Тонкая острая струйка не сразу попала в миску, зазвенела о полированную поверхность тумбочки, тонкой белой щекочущей нитью оросила щеку, лоб, попала в глаз и ослепила матовым белым пятном.
Он приладился ловчее, молоко попадало теперь в мисочку, но пальцы устали, руки пронзило ноющей болью, и не только в кистях, но и выше, выше, словно боль, накопившаяся в пальцах и кистях, медленным ядом растекалась по всему телу.
Всего полчаса непривычной работы, а усталость уже перешла в плечи и спину, стала болеть голова, по лицу потекли струйки пота.
«Какую гигантскую работу проделывает малыш!» — поразился Прокопов, а самому было уже стыдно от своей усталости. Он не хотел сознаваться в этом, но Мария Федоровна заметила и сказала:
— Передохни немного, Ваня. Ты даже побледнел.
Прокопов виновато улыбнулся. Пальцы онемели. Их сводило судорогой.
«Да что же это за сила у младенца! — подумал он. — Да они же рождаются богатырями! Или это только начальный мощный импульс жизни? А потом угасает… И человек остается один на один со всем бушующим и безжалостным миром?»
— Да… — сказал Прокопов задумчиво. — Если бы человечество выкармливало своих детей таким вот способом…
— То что? — спросила Мария Федоровна.
— Не было бы нас с тобой… Вообще бы никого не было…
Ребенок заплакал. Голосок был жалобный, слабый.

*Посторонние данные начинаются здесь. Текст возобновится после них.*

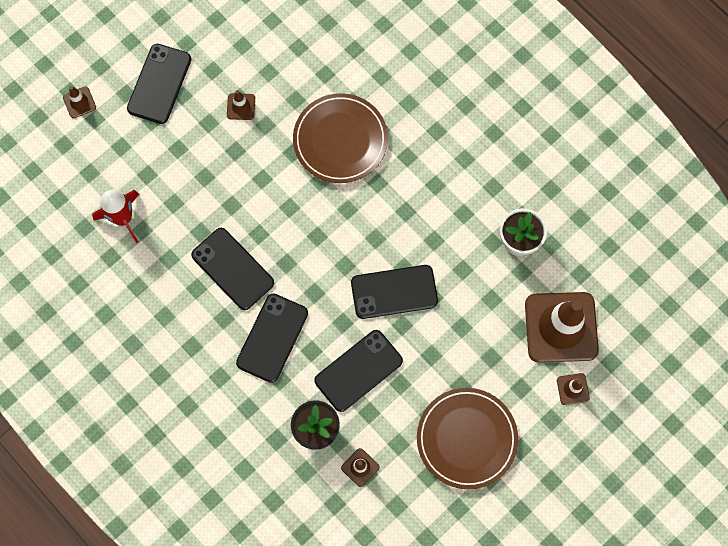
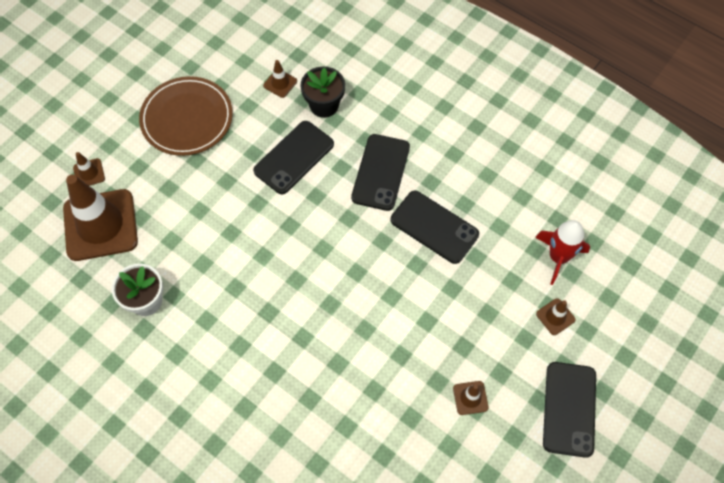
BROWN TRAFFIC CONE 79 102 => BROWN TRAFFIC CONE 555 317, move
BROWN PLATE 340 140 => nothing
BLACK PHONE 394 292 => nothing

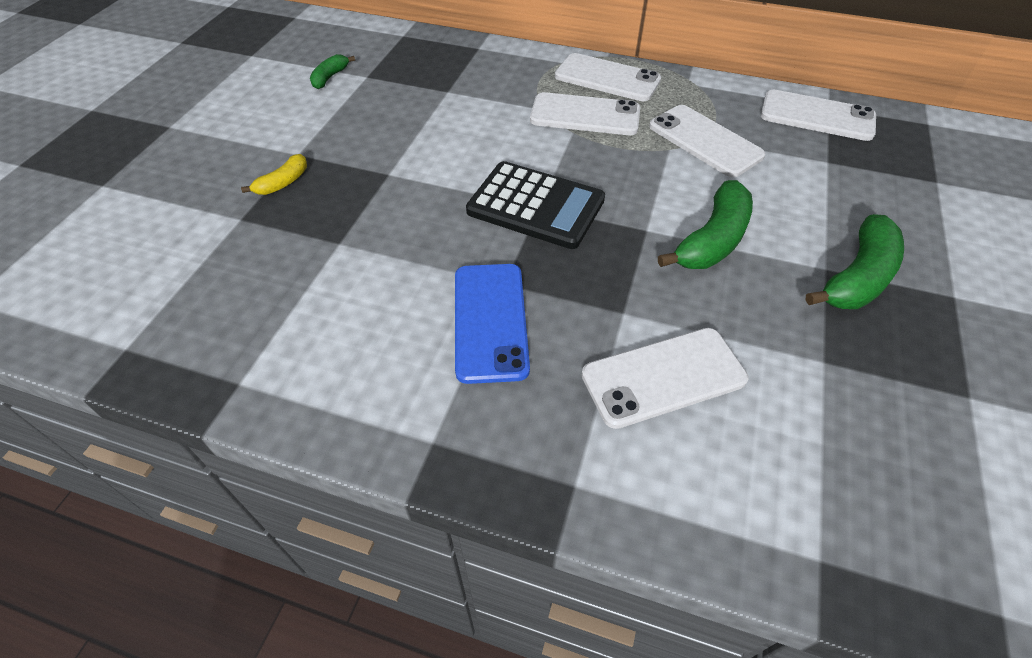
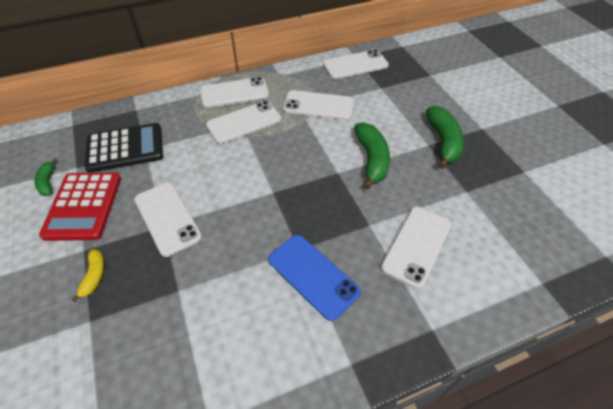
BLACK CALCULATOR 536 206 => BLACK CALCULATOR 125 148, move
nothing => RED CALCULATOR 83 206
nothing => WHITE PHONE 167 218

Мария Федоровна и Прокопов подошли к кроватке. Мать — с умилением и любовью на лице, протягивая к ребенку руки, отец — с чувством сострадания и страха. Ему казалось, что цвет кожи у сынишки нездоровый, что голосок слишком слабый, нетребовательный…
— Ничего, ничего, мой ласковый! — хлопотала мать. И вдруг спохватилась: — Быстро! Что же ты стоишь?! Готовь молоко! — озабоченно прикрикнула она на Прокопова.
Прокопов спохватился, стал фильтровать молоко через ионообменную бумагу. Руки ныли. Мышцы рук и спины там и тут подергивало судорогой.
«Да что же это такое?! — взъярился на свои мышцы Прокопов. — Надо срочно купить эспандер, тренировать кисти».
Он считал себя сильным, здоровым мужиком и не предполагал, что сорокаминутная работа по сцеживанию молока из груди жены потребует столько сил.
Наконец все готово. Бутылка наполнилась. Прокопов надел соску и подал бутылку с молоком жене.
Ребенок сосал активно. Слезы вздрагивали маленькими бриллиантами на щечках. Глаза случайно сошлись в правильном положении, и получилось, будто он смотрел теперь своими синими глазами на отца неподвижно, по мигая. Слышен был звонкий, мелодичный звук молочного ручейка в его горлышке.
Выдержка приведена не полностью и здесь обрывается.